◆ TASK:
The reply to the records below should contain exactly the lines from the line with "[00:00.000]" through the line with "32: (476, 176)", and nothing besides.

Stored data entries
>>>

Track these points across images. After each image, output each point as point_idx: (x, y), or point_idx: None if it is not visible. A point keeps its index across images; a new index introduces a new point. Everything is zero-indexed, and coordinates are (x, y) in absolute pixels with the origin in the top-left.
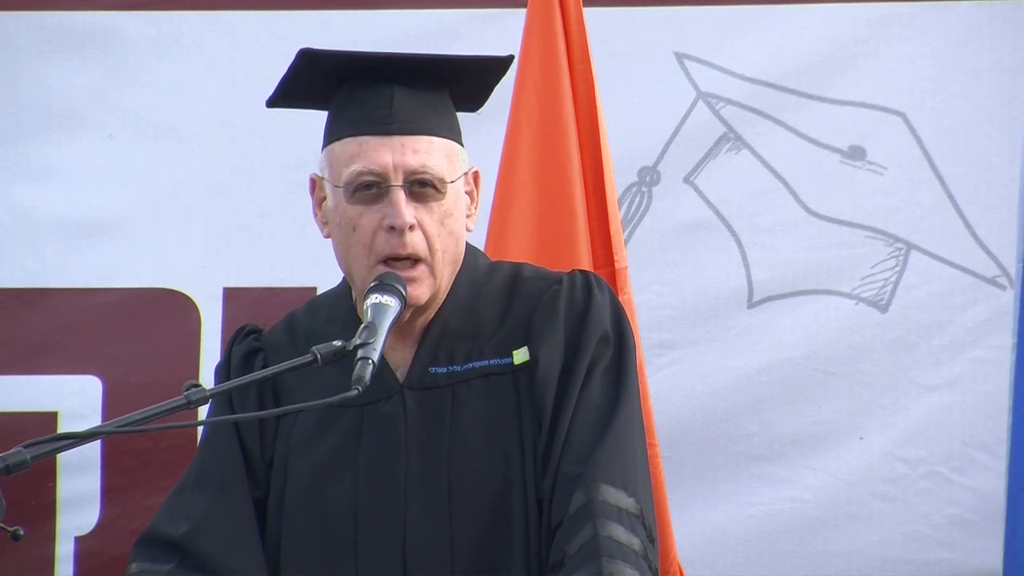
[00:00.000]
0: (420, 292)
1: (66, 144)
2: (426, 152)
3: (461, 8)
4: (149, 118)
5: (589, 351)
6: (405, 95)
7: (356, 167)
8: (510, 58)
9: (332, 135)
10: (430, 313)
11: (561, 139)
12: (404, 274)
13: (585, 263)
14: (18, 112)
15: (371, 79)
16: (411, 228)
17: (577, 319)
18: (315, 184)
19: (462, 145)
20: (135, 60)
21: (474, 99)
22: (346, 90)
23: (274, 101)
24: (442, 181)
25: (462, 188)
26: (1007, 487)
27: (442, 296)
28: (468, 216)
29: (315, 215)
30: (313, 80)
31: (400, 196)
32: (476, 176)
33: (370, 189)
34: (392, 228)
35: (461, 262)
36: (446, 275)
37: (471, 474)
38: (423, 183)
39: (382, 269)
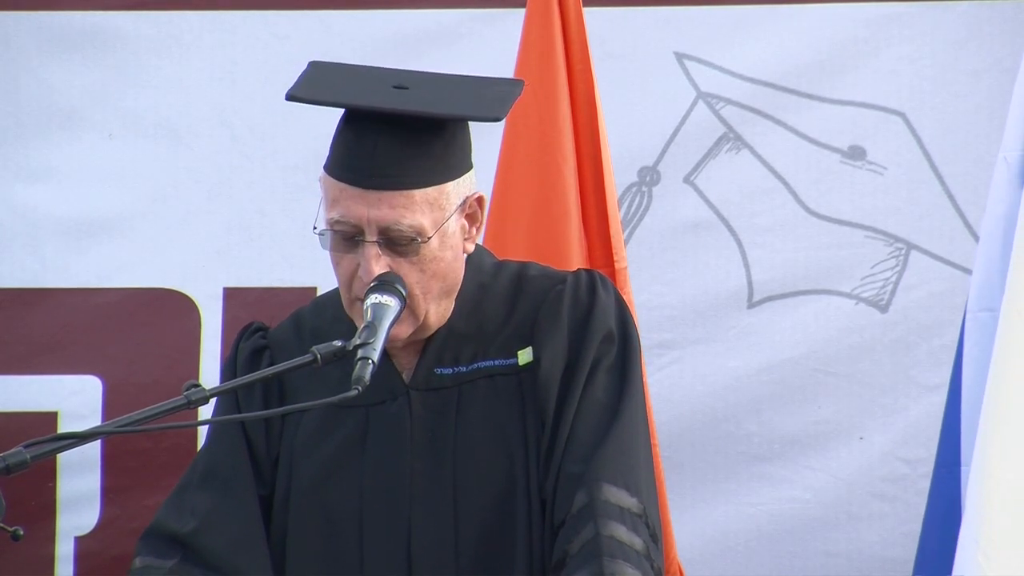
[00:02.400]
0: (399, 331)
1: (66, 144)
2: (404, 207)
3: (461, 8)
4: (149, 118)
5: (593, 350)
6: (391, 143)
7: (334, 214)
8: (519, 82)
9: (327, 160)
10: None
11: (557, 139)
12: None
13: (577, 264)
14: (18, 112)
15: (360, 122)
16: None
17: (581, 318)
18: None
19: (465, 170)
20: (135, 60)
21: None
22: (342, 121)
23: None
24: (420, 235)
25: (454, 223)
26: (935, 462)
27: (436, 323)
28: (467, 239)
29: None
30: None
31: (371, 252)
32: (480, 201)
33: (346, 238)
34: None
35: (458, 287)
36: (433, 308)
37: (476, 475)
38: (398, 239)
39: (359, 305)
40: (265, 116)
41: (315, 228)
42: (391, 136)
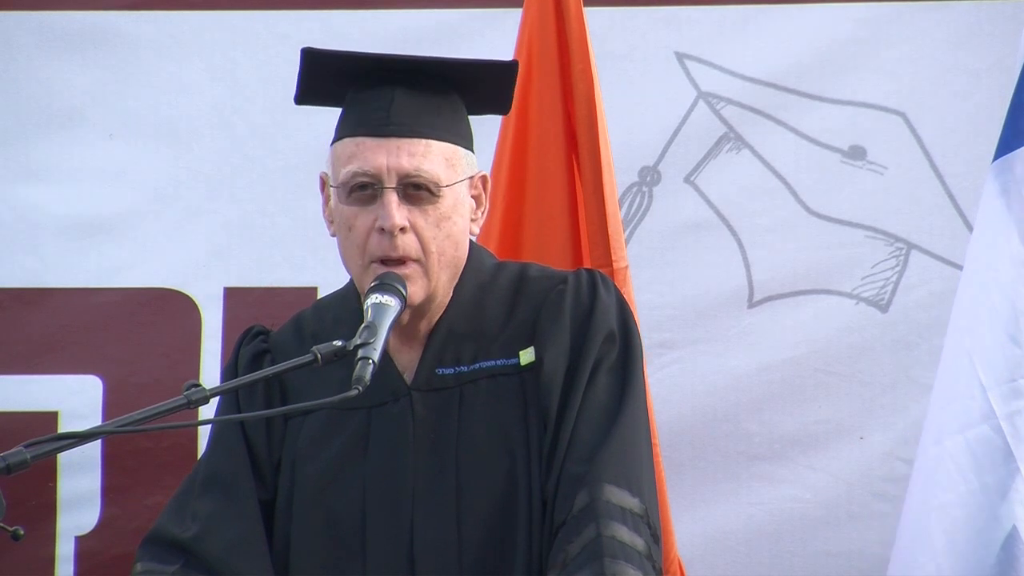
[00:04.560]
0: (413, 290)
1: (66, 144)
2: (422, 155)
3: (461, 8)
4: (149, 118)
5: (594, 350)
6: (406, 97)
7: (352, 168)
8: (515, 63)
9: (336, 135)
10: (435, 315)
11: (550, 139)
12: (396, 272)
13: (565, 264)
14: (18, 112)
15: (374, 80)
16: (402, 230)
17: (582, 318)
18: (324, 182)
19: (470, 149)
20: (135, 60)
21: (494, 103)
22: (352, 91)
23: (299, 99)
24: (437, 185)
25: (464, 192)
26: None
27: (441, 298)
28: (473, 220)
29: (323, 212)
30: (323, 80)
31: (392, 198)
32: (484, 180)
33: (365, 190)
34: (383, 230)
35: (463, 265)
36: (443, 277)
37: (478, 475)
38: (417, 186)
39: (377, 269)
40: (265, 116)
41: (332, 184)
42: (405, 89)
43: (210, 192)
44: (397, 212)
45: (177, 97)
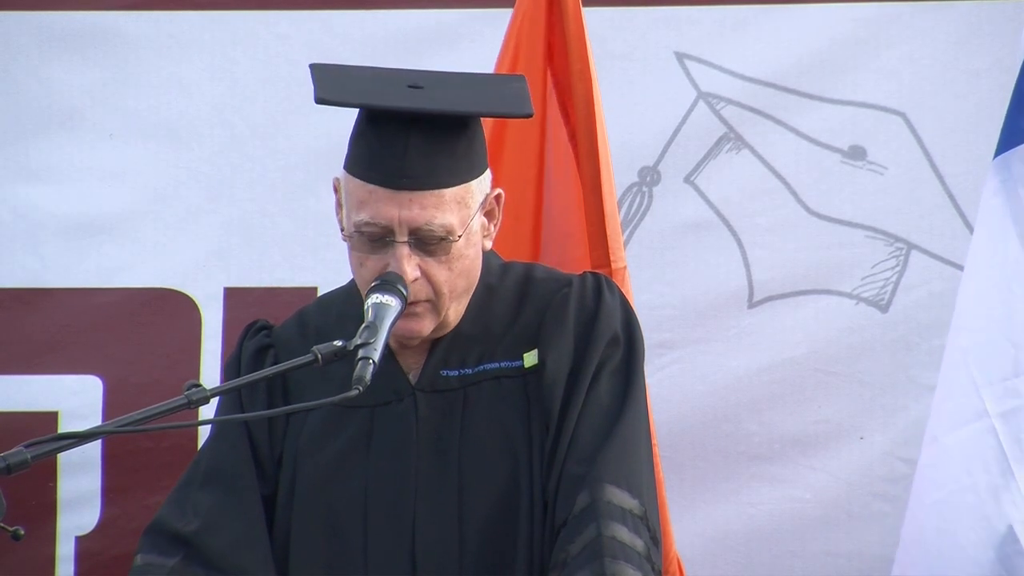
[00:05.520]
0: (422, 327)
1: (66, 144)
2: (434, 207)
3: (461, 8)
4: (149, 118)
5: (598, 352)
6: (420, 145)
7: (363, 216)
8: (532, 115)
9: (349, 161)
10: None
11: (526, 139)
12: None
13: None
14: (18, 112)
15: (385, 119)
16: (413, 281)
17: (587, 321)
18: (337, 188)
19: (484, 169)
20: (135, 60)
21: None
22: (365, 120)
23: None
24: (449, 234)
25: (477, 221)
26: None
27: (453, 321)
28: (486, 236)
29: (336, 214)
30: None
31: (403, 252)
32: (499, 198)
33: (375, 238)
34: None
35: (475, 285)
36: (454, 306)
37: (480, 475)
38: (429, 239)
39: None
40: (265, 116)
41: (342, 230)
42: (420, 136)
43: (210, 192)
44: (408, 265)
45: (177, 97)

<<<

◆ EXERCISE RESPONSE:
[00:00.000]
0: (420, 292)
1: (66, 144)
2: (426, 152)
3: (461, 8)
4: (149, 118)
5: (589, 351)
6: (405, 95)
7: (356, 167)
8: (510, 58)
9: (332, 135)
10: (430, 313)
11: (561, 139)
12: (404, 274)
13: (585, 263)
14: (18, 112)
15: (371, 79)
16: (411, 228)
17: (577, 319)
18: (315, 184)
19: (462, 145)
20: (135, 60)
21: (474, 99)
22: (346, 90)
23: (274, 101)
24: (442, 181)
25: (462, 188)
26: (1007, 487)
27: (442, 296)
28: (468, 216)
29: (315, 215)
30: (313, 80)
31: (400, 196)
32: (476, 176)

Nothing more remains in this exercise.